The official said a beneficiary would not have to wait for an Aadhaar number to be linked with his or her bank account for transfer of cash benefits under various subsidies, pensions and scholarship schemes.

“We are planning to complete this inclusion by the end of this financial year,” the official said.

The other benefits of the Bhamashah scheme, named after a noted general of Maharana Pratap, would be to impart free health insurance worth Rs 30,000 for routine illnesses and Rs 3 lakh for major illness. Cards for individuals will be of different colours and will be given for specific purposes; students or differently abled people would avail of different benefits like scholarships and financial aid if they are staying away from their families.

“It does not make sense if the student is living in Ajmer and his family is in Udaipur. So he would be given the card for a limited period,” the government official added.

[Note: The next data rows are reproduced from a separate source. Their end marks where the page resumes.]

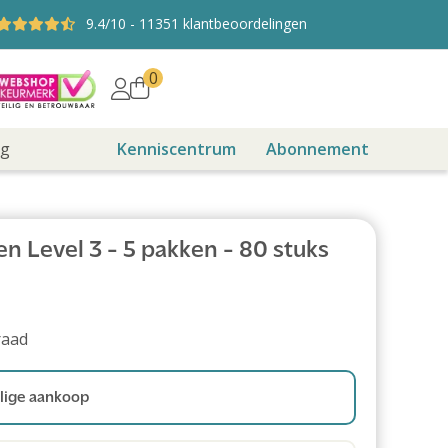
9.4
/10
-
11351
klantbeoordelingen
0
ng
Kenniscentrum
Abonnement
n Level 3 - 5 pakken - 80 stuks
raad
ige aankoop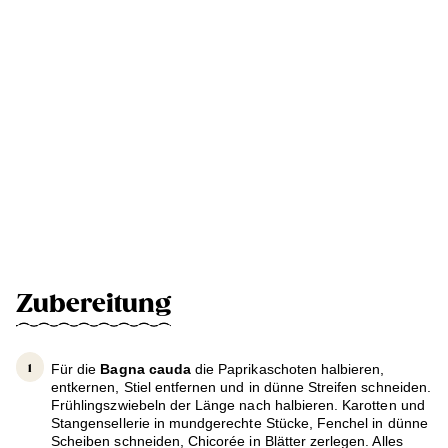
Zubereitung
Für die
Bagna cauda
die Paprikaschoten halbieren,
entkernen, Stiel entfernen und in dünne Streifen schneiden.
Frühlingszwiebeln der Länge nach halbieren. Karotten und
Stangensellerie in mundgerechte Stücke, Fenchel in dünne
Scheiben schneiden, Chicorée in Blätter zerlegen. Alles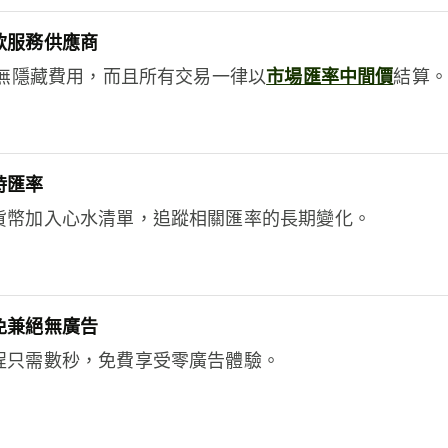
款服務供應商
e絕無隱藏費用，而且所有交易一律以
市場匯率中間價
結算。
時匯率
貨幣加入心水清單，追蹤相關匯率的長期變化。
免兼絕無廣告
程只需數秒，免費享受零廣告體驗。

This is not the first time that Raje has launched this scheme.

The scheme was running at the end of her previous term (2003-2008) before her successor Ashok Gehlot discontinued it.

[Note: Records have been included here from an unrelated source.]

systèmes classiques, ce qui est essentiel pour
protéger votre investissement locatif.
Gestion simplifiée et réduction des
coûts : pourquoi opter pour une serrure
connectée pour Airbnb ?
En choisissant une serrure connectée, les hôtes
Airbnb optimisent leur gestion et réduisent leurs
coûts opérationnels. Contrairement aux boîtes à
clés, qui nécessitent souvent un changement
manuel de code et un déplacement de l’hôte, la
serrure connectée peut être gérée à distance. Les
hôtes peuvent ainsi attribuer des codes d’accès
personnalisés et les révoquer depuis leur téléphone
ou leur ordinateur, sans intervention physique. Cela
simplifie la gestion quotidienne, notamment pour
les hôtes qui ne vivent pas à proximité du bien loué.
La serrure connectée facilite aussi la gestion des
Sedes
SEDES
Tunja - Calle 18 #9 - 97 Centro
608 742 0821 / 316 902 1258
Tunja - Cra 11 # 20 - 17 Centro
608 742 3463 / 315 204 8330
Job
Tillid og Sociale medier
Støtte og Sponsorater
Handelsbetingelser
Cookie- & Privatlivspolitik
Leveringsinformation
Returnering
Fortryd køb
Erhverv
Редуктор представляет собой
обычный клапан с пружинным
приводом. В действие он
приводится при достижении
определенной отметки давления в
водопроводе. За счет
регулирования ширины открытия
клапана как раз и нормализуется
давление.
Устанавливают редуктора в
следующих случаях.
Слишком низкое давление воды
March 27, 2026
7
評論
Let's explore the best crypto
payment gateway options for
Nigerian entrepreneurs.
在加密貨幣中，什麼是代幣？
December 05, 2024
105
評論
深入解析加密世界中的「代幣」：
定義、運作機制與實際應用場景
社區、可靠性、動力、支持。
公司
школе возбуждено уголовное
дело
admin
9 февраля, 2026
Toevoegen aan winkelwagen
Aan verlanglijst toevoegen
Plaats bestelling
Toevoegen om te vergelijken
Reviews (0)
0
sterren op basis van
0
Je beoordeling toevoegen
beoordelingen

Raje was voted back to power in December 2013 with absolute majority.

Her Bharatiya Janata Party won 163 of the 200 seats in the Assembly elections and all 25 Lok Sabha seats in the recently held general elections.

Raje, who is leading from the front in her second tenure, has surprised critics by announcing a raft of reforms to archaic labour laws, such as the Industrial Disputes Act, 1947, the Factories Act 1948, and the Contract Labour Act, 1970.

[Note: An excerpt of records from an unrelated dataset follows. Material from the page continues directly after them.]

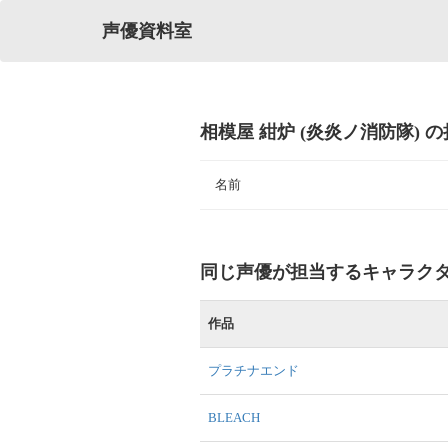
声優資料室
相模屋 紺炉 (炎炎ノ消防隊) 
名前
同じ声優が担当するキャラク
作品
プラチナエンド
BLEACH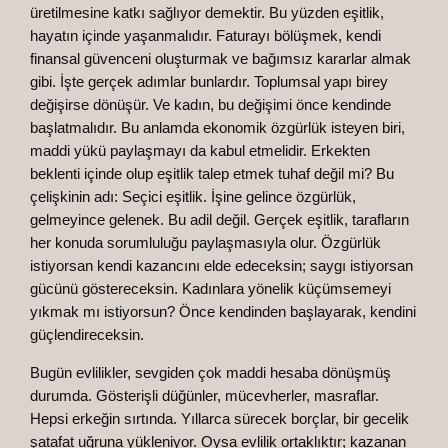
üretilmesine katkı sağlıyor demektir. Bu yüzden eşitlik,
hayatın içinde yaşanmalıdır. Faturayı bölüşmek, kendi
finansal güvenceni oluşturmak ve bağımsız kararlar almak
gibi. İşte gerçek adımlar bunlardır. Toplumsal yapı birey
değişirse dönüşür. Ve kadın, bu değişimi önce kendinde
başlatmalıdır. Bu anlamda ekonomik özgürlük isteyen biri,
maddi yükü paylaşmayı da kabul etmelidir. Erkekten
beklenti içinde olup eşitlik talep etmek tuhaf değil mi? Bu
çelişkinin adı: Seçici eşitlik. İşine gelince özgürlük,
gelmeyince gelenek. Bu adil değil. Gerçek eşitlik, tarafların
her konuda sorumluluğu paylaşmasıyla olur. Özgürlük
istiyorsan kendi kazancını elde edeceksin; saygı istiyorsan
gücünü göstereceksin. Kadınlara yönelik küçümsemeyi
yıkmak mı istiyorsun? Önce kendinden başlayarak, kendini
güçlendireceksin.
Bugün evlilikler, sevgiden çok maddi hesaba dönüşmüş
durumda. Gösterişli düğünler, mücevherler, masraflar.
Hepsi erkeğin sırtında. Yıllarca sürecek borçlar, bir gecelik
şatafat uğruna yükleniyor. Oysa evlilik ortaklıktır; kazanan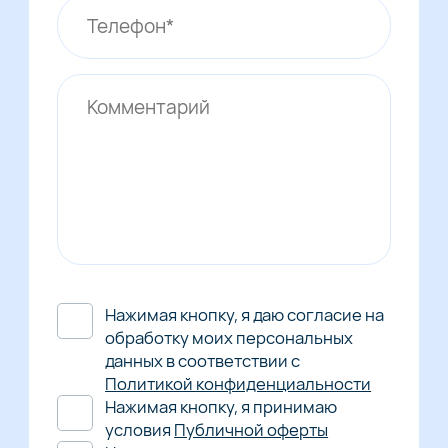
Нажимая кнопку, я даю согласие на
обработку моих персональных
данных в соответствии с
Политикой конфиденциальности
Нажимая кнопку, я принимаю
условия
Публичной оферты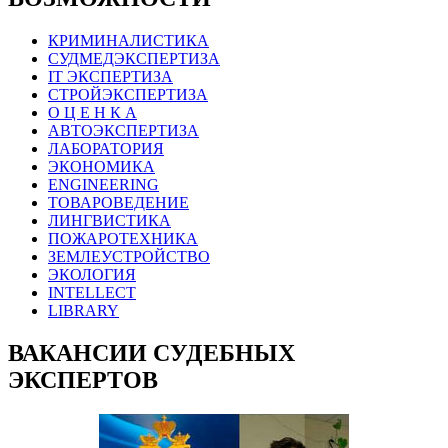
КРИМИНАЛИСТИКА
СУДМЕДЭКСПЕРТИЗА
IT ЭКСПЕРТИЗА
СТРОЙЭКСПЕРТИЗА
О Ц Е Н К А
АВТОЭКСПЕРТИЗА
ЛАБОРАТОРИЯ
ЭКОНОМИКА
ENGINEERING
ТОВАРОВЕДЕНИЕ
ЛИНГВИСТИКА
ПОЖАРОТЕХНИКА
ЗЕМЛЕУСТРОЙСТВО
ЭКОЛОГИЯ
INTELLECT
LIBRARY
ВАКАНСИИ СУДЕБНЫХ
ЭКСПЕРТОВ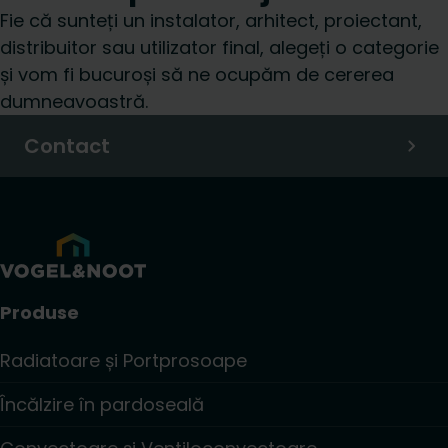
Fie că sunteți un instalator, arhitect, proiectant,
distribuitor sau utilizator final, alegeți o categorie
și vom fi bucuroși să ne ocupăm de cererea
dumneavoastră.
Contact
Produse
Radiatoare și Portprosoape
Încălzire în pardoseală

These Acts, along with the Apprentices Act, are on the Concurrent List.

Amendments to these now require the President’s assent.

Bhamashah vs Aadhaar

  • Bhamashah: End-to-end service delivery platform that includes identity, entitlements, benefits transfer (so, unlike Centre, a separate DBT department is not required) and benefit disbursement
  • Aadhaar: To provide unique identity only to individuals


  • Bhamashah: Mandatory bank account linkage with every resident profile (ie card issued); a new bank account will be opened if a family does not already have one
  • Aadhaar: Left to individuals to open and link bank accounts with UID; in absence of systemic linkage, usability and coverage negligible


  • Bhamashah: A bank account has to necessarily be in the name of the lady of the house and is operated only by women
  • Aadhaar: No such thought


  • Bhamashah: Leverages positives of biometric identification, the core banking network and the state’s integrated financial management system
  • Aadhaar: Is a stand-alone system; linkage and seeding is required as a separate exercise to utilise the infrastructure


  • Bhamashah: Single unique data set for all residents of the state; all demographic and social parameters included to work out entitlements; provision of leveraging this single data set by all departmental application software/portal
  • Aadhaar: Single unique data set with limited attributes and no mandatory linkages


  • Bhamashah: Two-level verification of data — by senior government functionaries and gram/ward sabhas; accountability of verifiers to be ensured using digital signatures
  • Aadhaar: Loose mechanism leaves threat on data quality and inclusion of non-citizens


  • Bhamashah: Points of service at all panchayats in rural areas and wards in urban (10,000 in total) for cash and non cash service delivery
  • Aadhaar: Not adequately planned.


  • Bhamashah: Facility available, subject to full verification
  • Aadhaar: Cumbersome to the extent of being nearly impossible, for even change of address


  • Bhamashah: One-time cost of Rs 65 per individual; recurring cost of Rs 20.66 per transaction (for service delivery and maintenance)
  • Aadhaar: One-time cost of Rs 70 for ID per individual; recurring cost of Rs 20 per individual (for maintenance, no transactions are envisaged).